Miglo carries the wood, fabric and cords necessary to build her tent. From her 200 goats, nothing is left. Somalia is experiencing drought following two consecutive seasons of poor rainfall.

On-the-record update on the drought situation in Somalia

Published 06. May 2019|Updated 03. May 2019
Below average rains since last October have resulted in the rapid deterioration of the humanitarian situation in Somalia leaving an estimated 2.2 million people, almost half of which are internally displaced persons, in urgent need of food.

Quote from Victor Moses, Country Director in Somalia.

“The humanitarian situation has deteriorated at an alarming rate as a result of the drought. Widespread crop failure and a decline in livestock productivity are pushing communities in the worst-affected areas into acute food insecurity.
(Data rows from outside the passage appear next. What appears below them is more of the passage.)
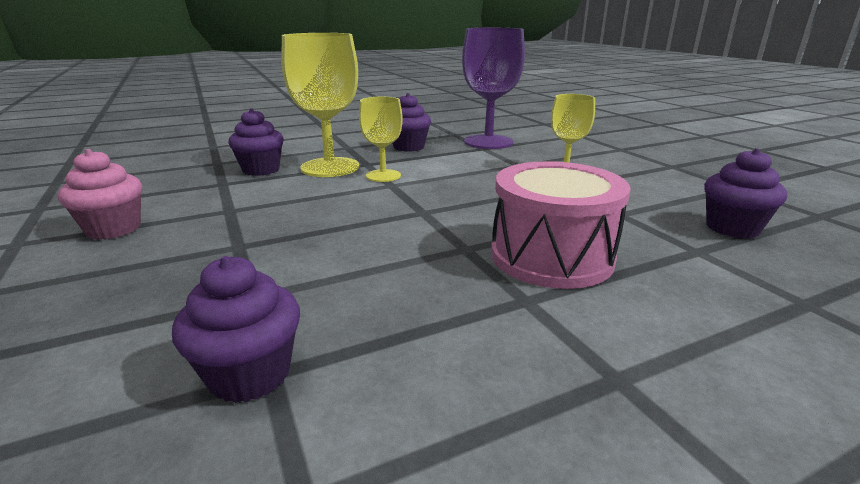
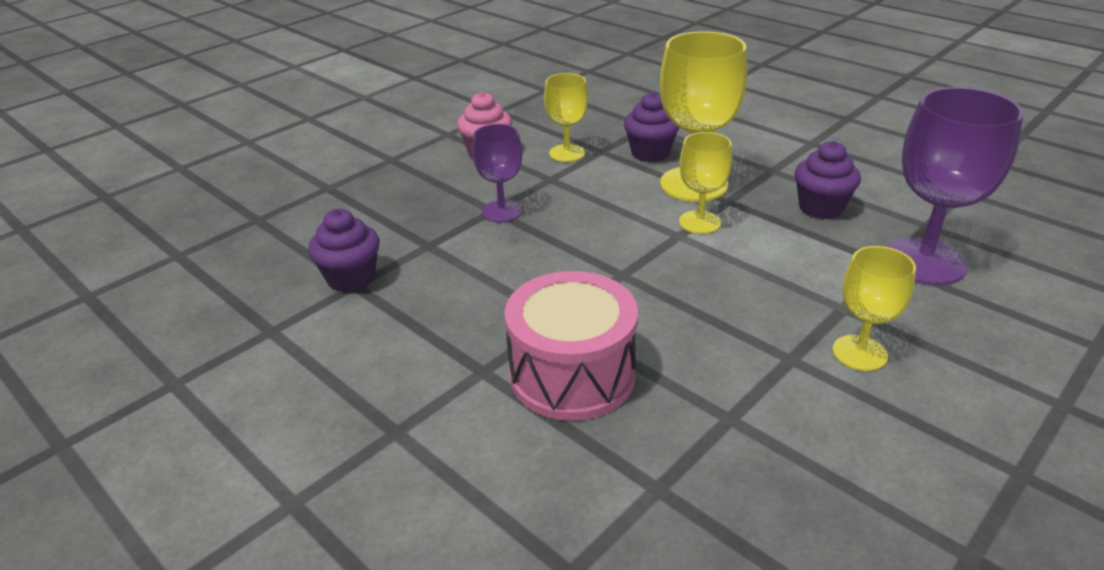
camera: 70 degrees right, 10 degrees up
(198, 195) = (567, 153): none -> yellow goblet
(249, 242) = (501, 211): none -> purple goblet
(732, 228) = (759, 529): purple cupcake -> none

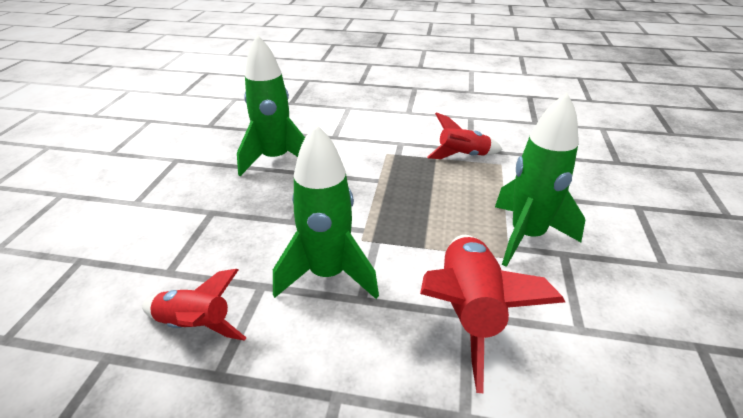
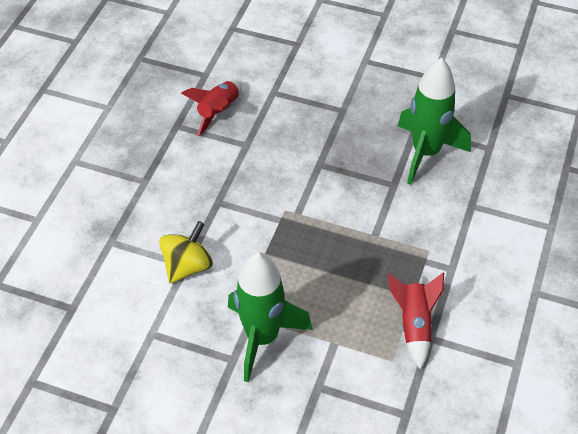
camera: 100 degrees right, 15 degrees up
(328, 274) = (248, 184): green rocket -> none
(469, 312) = (187, 266): red rocket -> yellow spinning top

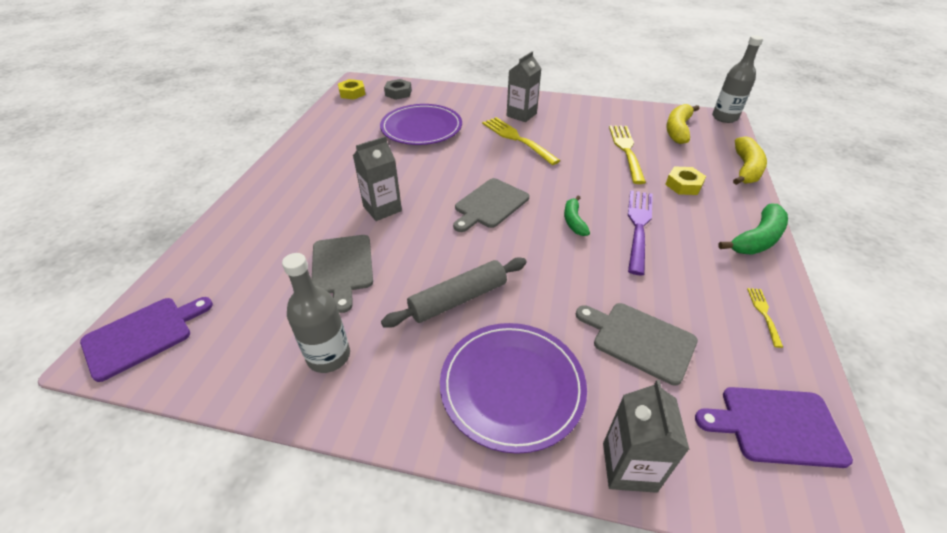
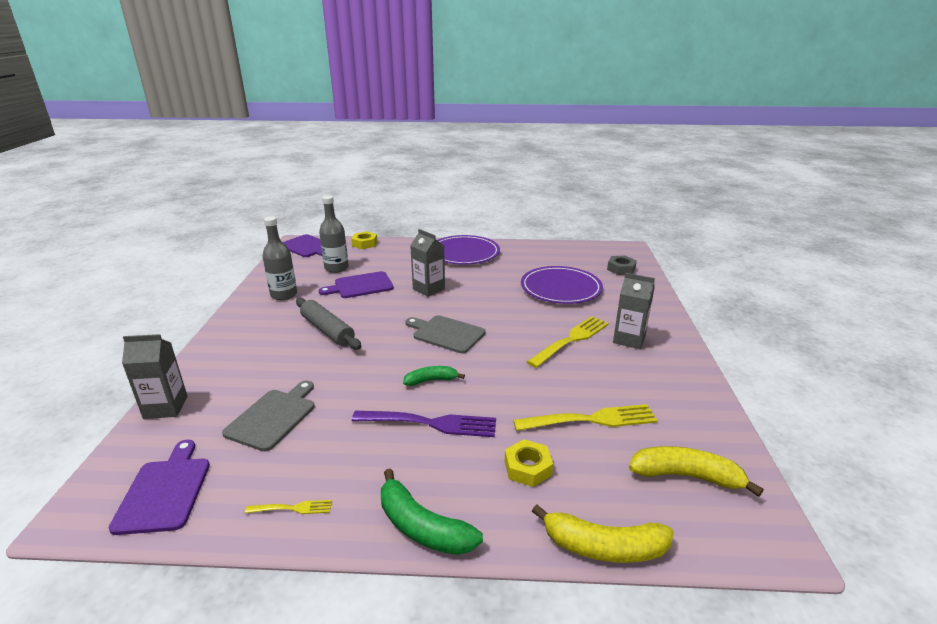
camera: 80 degrees right, 15 degrees down
(342, 267) = (361, 286): grey cutting board -> purple cutting board
(352, 93) = (602, 250): yellow nut -> yellow nut (364, 244)
(512, 386) = (244, 358): purple plate -> purple plate (464, 253)
(724, 117) = (782, 547): grey bottle -> grey bottle (336, 268)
Children are among the worst-affected and hundreds and thousands are already suffering from malnutrition.

“Urgent funding is required now to allow aid agencies to immediately scale up response and avoid a full-scale humanitarian disaster.”

Latest update:

  • According to the United Nations Office for the Coordination of Humanitarian Affairs (OCHA), drought conditions in the 2018/19 Deyr rainy season have led to an increase in the number of people designated as “food insecure” in Somalia since October of last year.
  • The number of people in acute food insecurity crisis phase or worse (IPC 3 & 4) has spiked by ten per cent to more than 1.7 million by April, which is more than double the 2016/17 drought period and is expected to reach 2.2 million by July. Almost half of these (43 per cent) are internally displaced persons.
  • The severe drought conditions are leading to further internal displacement with nearly 44,000 people estimated to have moved from rural areas into urban centres this year. Around 2.6 million people are internally displaced across the country.
  • Humanitarians have reported an increase in number of admissions for the treatment of moderate acute malnutrition (MAM) between January and March 2019. Urgent treatment is needed for some 954,000 children anticipated to be acutely malnourished in 2019, including 174,600 severely malnourished.
  • Worst affected areas are in Northern and Central Somalia including Somaliland, Puntland, Mudug, Hiraan, Galgaduud and Bay regions.
  • Since February 2019, both upstream and downstream water levels of the Shabelle and Juba rivers have remained very low. In some areas, river beds have dried up completely, due to drier-than-normal weather and high temperatures.
  • More than 2.6 million Somalis are internally displaced due to armed conflict, insecurity and drought. More than 33,000 people were reported to be newly-displaced in the first quarter of 2019.
  • 4.6 million people are in need of humanitarian assistance, including an estimated 2.7 million children. The 2019 Humanitarian Response Plan for Somalia requires $1.08 billion and is currently funded to 19 per cent so far this year.